### Assignment
In the entries below, find the line with "(effects (font (size 1.27 1.27)))" and the line with "76.2 0) (unit 1)". Reproduce those two lines and every line between them exactly, and nothing more.
════════
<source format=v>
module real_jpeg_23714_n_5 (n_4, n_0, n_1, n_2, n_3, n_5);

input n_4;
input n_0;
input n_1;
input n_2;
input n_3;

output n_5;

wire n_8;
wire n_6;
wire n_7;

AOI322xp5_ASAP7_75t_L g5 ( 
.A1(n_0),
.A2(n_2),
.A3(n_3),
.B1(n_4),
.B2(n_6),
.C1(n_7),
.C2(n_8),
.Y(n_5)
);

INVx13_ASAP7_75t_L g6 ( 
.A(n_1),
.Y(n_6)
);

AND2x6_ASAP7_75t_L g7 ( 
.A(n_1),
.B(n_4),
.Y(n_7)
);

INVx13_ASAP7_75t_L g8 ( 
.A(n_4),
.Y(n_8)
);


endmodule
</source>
════════
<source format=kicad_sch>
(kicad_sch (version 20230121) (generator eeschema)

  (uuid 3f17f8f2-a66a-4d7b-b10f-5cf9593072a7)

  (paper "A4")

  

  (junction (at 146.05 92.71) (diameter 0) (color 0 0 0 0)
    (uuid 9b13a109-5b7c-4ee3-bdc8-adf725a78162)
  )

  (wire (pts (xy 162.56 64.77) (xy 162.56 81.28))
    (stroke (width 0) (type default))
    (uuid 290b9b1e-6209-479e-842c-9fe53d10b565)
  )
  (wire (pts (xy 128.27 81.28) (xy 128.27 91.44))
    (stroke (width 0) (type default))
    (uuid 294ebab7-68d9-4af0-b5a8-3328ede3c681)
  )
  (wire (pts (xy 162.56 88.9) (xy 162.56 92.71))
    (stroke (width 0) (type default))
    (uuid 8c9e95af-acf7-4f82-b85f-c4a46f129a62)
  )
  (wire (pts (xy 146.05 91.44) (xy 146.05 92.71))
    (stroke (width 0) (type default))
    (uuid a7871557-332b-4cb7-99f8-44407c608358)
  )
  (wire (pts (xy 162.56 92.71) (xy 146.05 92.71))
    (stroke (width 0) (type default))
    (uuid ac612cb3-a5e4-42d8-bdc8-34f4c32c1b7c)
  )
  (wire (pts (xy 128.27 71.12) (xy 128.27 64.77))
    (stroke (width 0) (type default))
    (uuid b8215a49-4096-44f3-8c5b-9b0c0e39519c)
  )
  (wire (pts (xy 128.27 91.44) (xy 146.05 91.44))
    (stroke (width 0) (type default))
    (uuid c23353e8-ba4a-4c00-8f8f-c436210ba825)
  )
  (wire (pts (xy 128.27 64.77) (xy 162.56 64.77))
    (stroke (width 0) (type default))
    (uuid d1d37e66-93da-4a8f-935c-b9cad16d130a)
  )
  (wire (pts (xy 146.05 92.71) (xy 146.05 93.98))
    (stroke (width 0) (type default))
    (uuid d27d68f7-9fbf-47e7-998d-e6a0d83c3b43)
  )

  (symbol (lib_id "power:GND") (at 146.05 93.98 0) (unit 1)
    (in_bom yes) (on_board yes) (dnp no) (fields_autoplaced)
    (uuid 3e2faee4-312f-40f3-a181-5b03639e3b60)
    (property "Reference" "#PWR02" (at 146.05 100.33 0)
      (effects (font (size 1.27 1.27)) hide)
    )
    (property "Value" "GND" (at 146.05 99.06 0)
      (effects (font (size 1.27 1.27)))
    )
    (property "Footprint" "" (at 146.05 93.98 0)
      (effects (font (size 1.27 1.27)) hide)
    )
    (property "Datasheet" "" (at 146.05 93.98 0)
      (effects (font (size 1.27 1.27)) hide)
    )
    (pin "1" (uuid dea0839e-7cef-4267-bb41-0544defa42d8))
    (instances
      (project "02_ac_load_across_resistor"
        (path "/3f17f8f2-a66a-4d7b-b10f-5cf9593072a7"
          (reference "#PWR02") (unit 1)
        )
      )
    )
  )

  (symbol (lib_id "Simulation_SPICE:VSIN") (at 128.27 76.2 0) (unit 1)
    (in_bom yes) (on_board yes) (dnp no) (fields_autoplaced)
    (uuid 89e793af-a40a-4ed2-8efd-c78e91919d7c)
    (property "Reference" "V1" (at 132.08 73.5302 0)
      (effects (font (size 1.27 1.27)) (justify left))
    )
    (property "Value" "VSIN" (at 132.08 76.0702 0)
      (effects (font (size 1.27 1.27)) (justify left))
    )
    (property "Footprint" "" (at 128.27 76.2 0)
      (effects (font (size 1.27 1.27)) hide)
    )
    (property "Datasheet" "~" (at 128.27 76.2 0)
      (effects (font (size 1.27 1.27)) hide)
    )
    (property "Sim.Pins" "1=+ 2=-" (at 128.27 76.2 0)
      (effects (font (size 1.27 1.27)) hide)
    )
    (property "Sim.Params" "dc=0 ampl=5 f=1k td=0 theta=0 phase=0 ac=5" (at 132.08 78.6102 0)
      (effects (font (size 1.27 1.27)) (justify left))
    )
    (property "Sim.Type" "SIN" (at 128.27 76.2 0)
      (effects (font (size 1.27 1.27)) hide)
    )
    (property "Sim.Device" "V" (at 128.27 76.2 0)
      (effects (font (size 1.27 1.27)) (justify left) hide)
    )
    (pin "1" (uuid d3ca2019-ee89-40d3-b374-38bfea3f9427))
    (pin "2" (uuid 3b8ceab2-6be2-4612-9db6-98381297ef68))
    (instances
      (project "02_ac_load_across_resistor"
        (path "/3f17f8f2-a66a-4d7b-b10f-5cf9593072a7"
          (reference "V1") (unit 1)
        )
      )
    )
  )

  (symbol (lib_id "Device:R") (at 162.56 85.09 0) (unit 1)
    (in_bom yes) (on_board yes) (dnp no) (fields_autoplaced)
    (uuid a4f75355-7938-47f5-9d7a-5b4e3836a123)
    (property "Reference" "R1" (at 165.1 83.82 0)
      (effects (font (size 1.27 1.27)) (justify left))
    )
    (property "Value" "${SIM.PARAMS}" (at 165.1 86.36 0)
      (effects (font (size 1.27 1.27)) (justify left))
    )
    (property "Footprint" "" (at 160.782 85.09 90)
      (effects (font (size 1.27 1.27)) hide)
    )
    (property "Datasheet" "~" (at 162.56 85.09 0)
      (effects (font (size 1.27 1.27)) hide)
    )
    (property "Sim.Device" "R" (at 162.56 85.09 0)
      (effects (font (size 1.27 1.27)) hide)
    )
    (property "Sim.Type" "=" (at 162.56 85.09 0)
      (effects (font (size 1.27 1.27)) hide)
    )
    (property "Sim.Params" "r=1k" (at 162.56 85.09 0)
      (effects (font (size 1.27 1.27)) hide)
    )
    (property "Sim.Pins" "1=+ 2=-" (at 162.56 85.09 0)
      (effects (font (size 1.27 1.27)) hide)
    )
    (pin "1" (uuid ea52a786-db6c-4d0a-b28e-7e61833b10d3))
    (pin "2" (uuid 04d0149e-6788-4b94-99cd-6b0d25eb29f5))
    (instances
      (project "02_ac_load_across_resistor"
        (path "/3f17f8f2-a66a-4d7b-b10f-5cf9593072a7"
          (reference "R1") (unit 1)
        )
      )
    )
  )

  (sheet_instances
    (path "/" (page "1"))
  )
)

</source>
════════
### Output of the exercise
      (effects (font (size 1.27 1.27)))
    )
    (property "Footprint" "" (at 146.05 93.98 0)
      (effects (font (size 1.27 1.27)) hide)
    )
    (property "Datasheet" "" (at 146.05 93.98 0)
      (effects (font (size 1.27 1.27)) hide)
    )
    (pin "1" (uuid dea0839e-7cef-4267-bb41-0544defa42d8))
    (instances
      (project "02_ac_load_across_resistor"
        (path "/3f17f8f2-a66a-4d7b-b10f-5cf9593072a7"
          (reference "#PWR02") (unit 1)
        )
      )
    )
  )

  (symbol (lib_id "Simulation_SPICE:VSIN") (at 128.27 76.2 0) (unit 1)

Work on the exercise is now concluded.